Search code examples
apache-flinkflink-streaming

Process Function Event Time Behaviour


I am referring to the Process Function example mentioned in https://nightlies.apache.org/flink/flink-docs-release-1.16/docs/dev/datastream/operators/process_function/

/**
 * The data type stored in the state
 */
public class CountWithTimestamp {

    public String key;
    public long count;
    public long lastModified;
}

/**
 * The implementation of the ProcessFunction that maintains the count and timeouts
 */
public class CountWithTimeoutFunction 
        extends KeyedProcessFunction<Tuple, Tuple2<String, String>, Tuple2<String, Long>> {

    /** The state that is maintained by this process function */
    private ValueState<CountWithTimestamp> state;

    @Override
    public void open(Configuration parameters) throws Exception {
        state = getRuntimeContext().getState(new ValueStateDescriptor<>("myState", CountWithTimestamp.class));
    }

    @Override
    public void processElement(
            Tuple2<String, String> value, 
            Context ctx, 
            Collector<Tuple2<String, Long>> out) throws Exception {

        // retrieve the current count
        CountWithTimestamp current = state.value();
        if (current == null) {
            current = new CountWithTimestamp();
            current.key = value.f0;
        }

        // update the state's count
        current.count++;

        // set the state's timestamp to the record's assigned event time timestamp
        current.lastModified = ctx.timestamp();

        // write the state back
        state.update(current);

        // schedule the next timer 60 seconds from the current event time
        ctx.timerService().registerEventTimeTimer(current.lastModified + 60000);
    }

    @Override
    public void onTimer(
            long timestamp, 
            OnTimerContext ctx, 
            Collector<Tuple2<String, Long>> out) throws Exception {

        // get the state for the key that scheduled the timer
        CountWithTimestamp result = state.value();

        // check if this is an outdated timer or the latest timer
        if (timestamp == result.lastModified + 60000) {
            // emit the state on timeout
            out.collect(new Tuple2<String, Long>(result.key, result.count));
        }
    }
}

In this scenario my datastream is being produced by KafkaSource with no idleness behaviour configured

DataStream<Tuple2<Integer, Integer>> inputStream = env.fromSource(inputSource, WatermarkStrategy.forBoundedOutOfOrderness(Duration.ofSeconds(1)), "Input Kafka Source")

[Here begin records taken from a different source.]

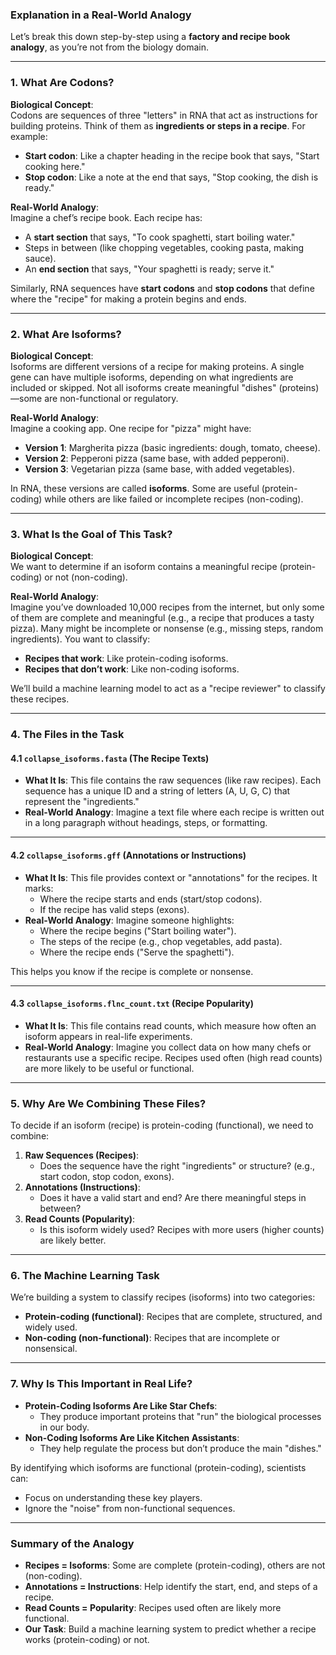 ### **Explanation in a Real-World Analogy**

Let’s break this down step-by-step using a **factory and recipe book analogy**, as you’re not from the biology domain.

---

### **1. What Are Codons?**

**Biological Concept**:  
Codons are sequences of three "letters" in RNA that act as instructions for building proteins. Think of them as **ingredients or steps in a recipe**. For example:
- **Start codon**: Like a chapter heading in the recipe book that says, "Start cooking here."
- **Stop codon**: Like a note at the end that says, "Stop cooking, the dish is ready."

**Real-World Analogy**:  
Imagine a chef’s recipe book. Each recipe has:
- A **start section** that says, "To cook spaghetti, start boiling water."
- Steps in between (like chopping vegetables, cooking pasta, making sauce).
- An **end section** that says, "Your spaghetti is ready; serve it."

Similarly, RNA sequences have **start codons** and **stop codons** that define where the "recipe" for making a protein begins and ends.

---

### **2. What Are Isoforms?**

**Biological Concept**:  
Isoforms are different versions of a recipe for making proteins. A single gene can have multiple isoforms, depending on what ingredients are included or skipped. Not all isoforms create meaningful "dishes" (proteins)—some are non-functional or regulatory.

**Real-World Analogy**:  
Imagine a cooking app. One recipe for "pizza" might have:
- **Version 1**: Margherita pizza (basic ingredients: dough, tomato, cheese).
- **Version 2**: Pepperoni pizza (same base, with added pepperoni).
- **Version 3**: Vegetarian pizza (same base, with added vegetables).

In RNA, these versions are called **isoforms**. Some are useful (protein-coding) while others are like failed or incomplete recipes (non-coding).

---

### **3. What Is the Goal of This Task?**

**Biological Concept**:  
We want to determine if an isoform contains a meaningful recipe (protein-coding) or not (non-coding).

**Real-World Analogy**:  
Imagine you’ve downloaded 10,000 recipes from the internet, but only some of them are complete and meaningful (e.g., a recipe that produces a tasty pizza). Many might be incomplete or nonsense (e.g., missing steps, random ingredients). You want to classify:
- **Recipes that work**: Like protein-coding isoforms.
- **Recipes that don’t work**: Like non-coding isoforms.

We’ll build a machine learning model to act as a "recipe reviewer" to classify these recipes.

---

### **4. The Files in the Task**

#### **4.1 `collapse_isoforms.fasta` (The Recipe Texts)**
- **What It Is**: This file contains the raw sequences (like raw recipes). Each sequence has a unique ID and a string of letters (A, U, G, C) that represent the "ingredients."
- **Real-World Analogy**: Imagine a text file where each recipe is written out in a long paragraph without headings, steps, or formatting.

---

#### **4.2 `collapse_isoforms.gff` (Annotations or Instructions)**
- **What It Is**: This file provides context or "annotations" for the recipes. It marks:
  - Where the recipe starts and ends (start/stop codons).
  - If the recipe has valid steps (exons).
- **Real-World Analogy**: Imagine someone highlights:
  - Where the recipe begins ("Start boiling water").
  - The steps of the recipe (e.g., chop vegetables, add pasta).
  - Where the recipe ends ("Serve the spaghetti").

This helps you know if the recipe is complete or nonsense.

---

#### **4.3 `collapse_isoforms.flnc_count.txt` (Recipe Popularity)**
- **What It Is**: This file contains read counts, which measure how often an isoform appears in real-life experiments.
- **Real-World Analogy**: Imagine you collect data on how many chefs or restaurants use a specific recipe. Recipes used often (high read counts) are more likely to be useful or functional.

---

### **5. Why Are We Combining These Files?**

To decide if an isoform (recipe) is protein-coding (functional), we need to combine:
1. **Raw Sequences (Recipes)**:
   - Does the sequence have the right "ingredients" or structure? (e.g., start codon, stop codon, exons).
2. **Annotations (Instructions)**:
   - Does it have a valid start and end? Are there meaningful steps in between?
3. **Read Counts (Popularity)**:
   - Is this isoform widely used? Recipes with more users (higher counts) are likely better.

---

### **6. The Machine Learning Task**

We’re building a system to classify recipes (isoforms) into two categories:
- **Protein-coding (functional)**: Recipes that are complete, structured, and widely used.
- **Non-coding (non-functional)**: Recipes that are incomplete or nonsensical.

---

### **7. Why Is This Important in Real Life?**

- **Protein-Coding Isoforms Are Like Star Chefs**:
  - They produce important proteins that "run" the biological processes in our body.
- **Non-Coding Isoforms Are Like Kitchen Assistants**:
  - They help regulate the process but don’t produce the main "dishes."

By identifying which isoforms are functional (protein-coding), scientists can:
- Focus on understanding these key players.
- Ignore the "noise" from non-functional sequences.

---

### **Summary of the Analogy**

- **Recipes = Isoforms**: Some are complete (protein-coding), others are not (non-coding).
- **Annotations = Instructions**: Help identify the start, end, and steps of a recipe.
- **Read Counts = Popularity**: Recipes used often are likely more functional.
- **Our Task**: Build a machine learning system to predict whether a recipe works (protein-coding) or not.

Now consider a scenario where there is only 1 key that is being emitted by source, let's say key1 At time T1 when the first event comes, processElement is called and the CountWithTimestamp object is set accordingly ie count = 1 and lastModified = T1

Now there are no more events for lets say 70 secs(T2). Then another event comes in for the same key key1 Now here are my questions:

  1. When the second event comes, during my debugging, processElement always gets called first then onTimer. This is because watermark gets generated only after the event has been processed. Is my understanding correct?
  2. Since processElement is getting called first the lastModified is getting modified to T2 (earlier it was T1). This means that even if now timer triggers it won't process as lastModified got updated. And it won't process if the above mentioned scenario keeps repeating.

Thanks.


Solution

  • I believe you've got that right.

    1. Yes, watermarks follow the events that justify their creation.
    2. Yes, that example is flawed. It makes (unstated) assumptions about there being events for other keys.